3B.4 How Important are the Extratropics to ENSO Diversity and Predictability?

Monday, 8 January 2018: 2:45 PM
616 AB (Hilton) (Austin, Texas)
Kathy Pegion, George Mason Univ., Raleigh, NC

The case-to-case variability of ENSO is particularly evident in recent unusual evolutions of ENSO events (e.g. 2012, 2014, and 2015). Several studies indicate that the extratropics may have played a role in the evolution of these events by providing a stochastic forcing in the tropics. The results from this project present evidence that extratropical variability in the atmosphere and ocean impacts the case-to-case variability of ENSO (i.e. ENSO diversity).

Model sensitivity experiments designed to eliminate extratropical variability in the atmosphere and ocean, both together and separately are performed with the NCAR/CESM-LE. Results indicate that changing the extratropical variability alters wind stress and ENSO variability in the Tropics.

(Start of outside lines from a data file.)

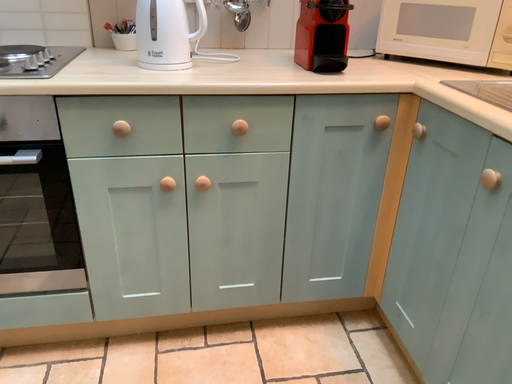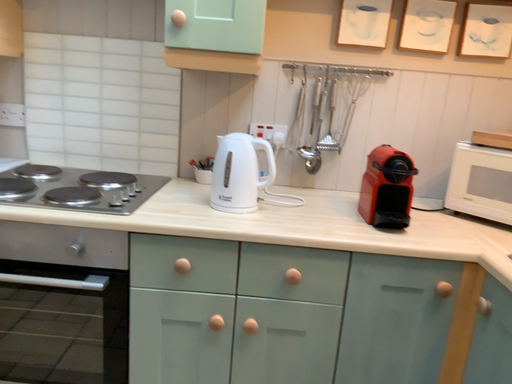
Question: Which way did the camera rotate in the video?

Choices:
 (A) rotated upward
 (B) rotated downward

Answer: (A)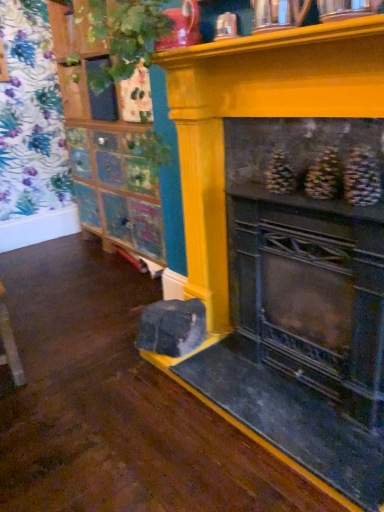
Question: Is yellow painted wood fireplace at center positioned with its back to green leafy plant at upper left?

Choices:
 (A) no
 (B) yes

Answer: (A)

Question: Does yellow painted wood fireplace at center lie in front of green leafy plant at upper left?

Choices:
 (A) no
 (B) yes

Answer: (B)

Question: Is yellow painted wood fireplace at center aimed at green leafy plant at upper left?

Choices:
 (A) yes
 (B) no

Answer: (B)

Question: Is the surface of yellow painted wood fireplace at center in direct contact with green leafy plant at upper left?

Choices:
 (A) no
 (B) yes

Answer: (A)

Question: Is yellow painted wood fireplace at center shorter than green leafy plant at upper left?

Namely, eliminating extratropical atmospheric variability produces westerly wind stress anomalies and ENSO events stronger than in the control simulation, while eliminating extratropical variability in the ocean reduces the duration, amplitude, and frequency of wind stress anomalies and ENSO compared to the control simulation. An investigation of the mechanisms that alter wind stress anomalies and ENSO variability when extratropical variability is eliminated will be presented.